Le petit caïd radicalisé, devenu le fugitif le plus recherché d'Europe
jusqu'à son arrestation le 18 mars en Belgique, a été inculpé le 27 avril en
France, notamment pour assassinats terroristes, et placé à l'isolement à la
prison de Fleury-Mérogis, au sud-est de Paris.
Son avocat français Frank Berton avait alors annoncé la date de l'audition
devant les caméras. Contacté depuis par l'AFP, il a fait savoir par son cabinet
qu'il ne s'exprimerait "ni avant ni après l'interrogatoire".
Arrêté à Molenbeek, la commune bruxelloise où il a grandi, après plus de
quatre mois de cavale, Salah Abdeslam est le seul suspect entre les mains de
la justice française à être directement lié aux attentats de Paris. Deux autres
inculpés en France sont considérés comme des seconds couteaux.

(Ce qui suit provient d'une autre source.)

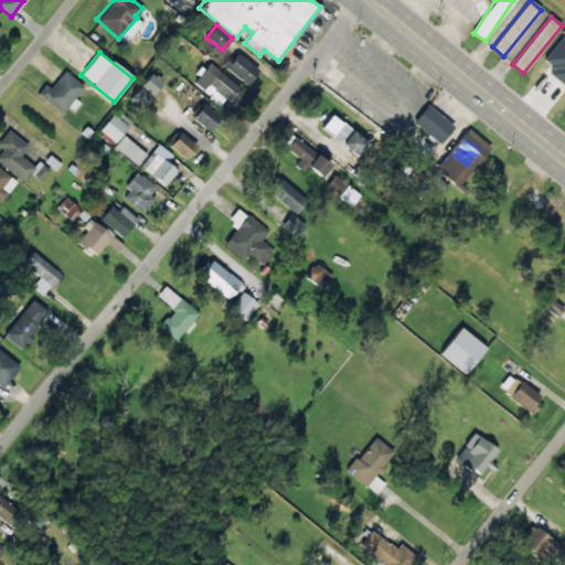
[(234,59),(228,54),(221,66),(248,85),(258,68),(237,54),(234,59)]
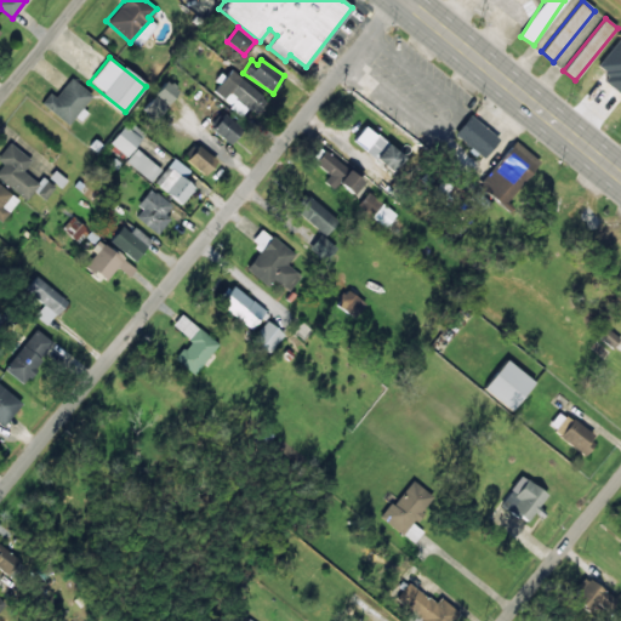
[(241,115),(246,108),(255,114),(267,100),(231,69),(212,91),(241,115)]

Ami d'Abdelhamid Abaaoud, coordinateur présumé des attaques, Abdeslam a eu un rôle de premier plan dans les attentats meurtriers du 13 novembre, qui ont fait 130 morts et des centaines de blessés.
Au coeur de la cellule, au soir des tueries mais aussi en amont, il en sait
sans doute beaucoup. Il est celui qui a déposé les trois kamikazes du Stade de
France avant d'être exfiltré vers la Belgique.
Avant les attentats, c'est lui qui a loué des véhicules et des planques en région parisienne. Dans les mois qui précèdent, il a multiplié les voyages pour convoyer des membres du réseau à travers l'Europe, notamment Najim Laachraoui, possible artificier du 13 novembre mort en kamikaze lors des attentats du 22 mars à Bruxelles.
En attendre mais pas trop
De par son rôle, crucial, Abdeslam, qui a "envie de s'expliquer" d'après Me
Berton, peut donc en théorie livrer des informations précieuses sur la
fabrication du projet terroriste, ses commanditaires et d'éventuels complices
encore dans la nature. Il peut aussi éclairer les enquêteurs sur les liens
entre les attentats de Paris et de Bruxelles, fomentés par la même cellule liée
au groupe Daech (EI).
Jusqu'à quel point? "Les enquêteurs n'ont que lui sous la main, il peut
aider s'il collabore, soit pour confirmer des éléments, soit pour donner de
nouvelles pistes", estime l'avocat Gérard Chemla, qui défend une cinquantaine
de victimes et leurs proches. "Après, il ne faut surtout pas être suspendu à
ses lèvres" et attendre des "révélations sensationnelles", relativise-t-il,
notamment parce qu'à ses yeux, "les investigations sont allées déjà très loin",
avec le démantèlement du réseau, "bien décimé".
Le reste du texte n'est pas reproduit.